HELL'S KITCHEN — The Hubble Space Telescope is turning 25 and the Intrepid Museum is throwing it a birthday party.
Hubble@25 will be the first major temporary exhibition at the Intrepid Sea, Air & Space Museum's new Space Shuttle Pavilion, which also houses the space shuttle Enterprise.
The exhibit, which opens to the public on Oct. 23 and runs indefinitely, will celebrate the telescope's quarter century of looking out into deep space.
The Hubble Space Telescope was launched in 1990 and has orbited the earth ever since. Because it floats outside of the Earth's image-distorting atmosphere, it can take high-resolution images of the cosmos.

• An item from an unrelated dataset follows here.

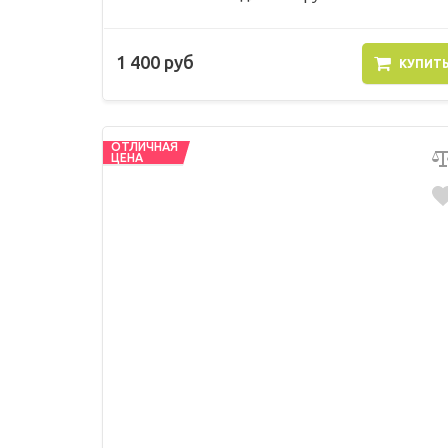
1 400 руб
КУПИТ
ОТЛИЧНАЯ
ЦЕНА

The exhibition will show those images, along with a variety of Hubble-related artifacts — including tools used in space to repair the telescope. The display will even feature a basketball that belonged to Edwin Hubble, the telescope's namesake, that was taken into orbit on the Space Shuttle Atlantis in 2009.

Visitors will also be able to see photographs by Michael Soluri from his upcoming book "Infinite Worlds: The People and Places of Space Exploration," which documents the push to save and repair the Hubble in 2009.
Along with the exhibit, the museum will host a series of public educational programs, including conversations with astronauts, engineers and scientists who have worked on the Hubble.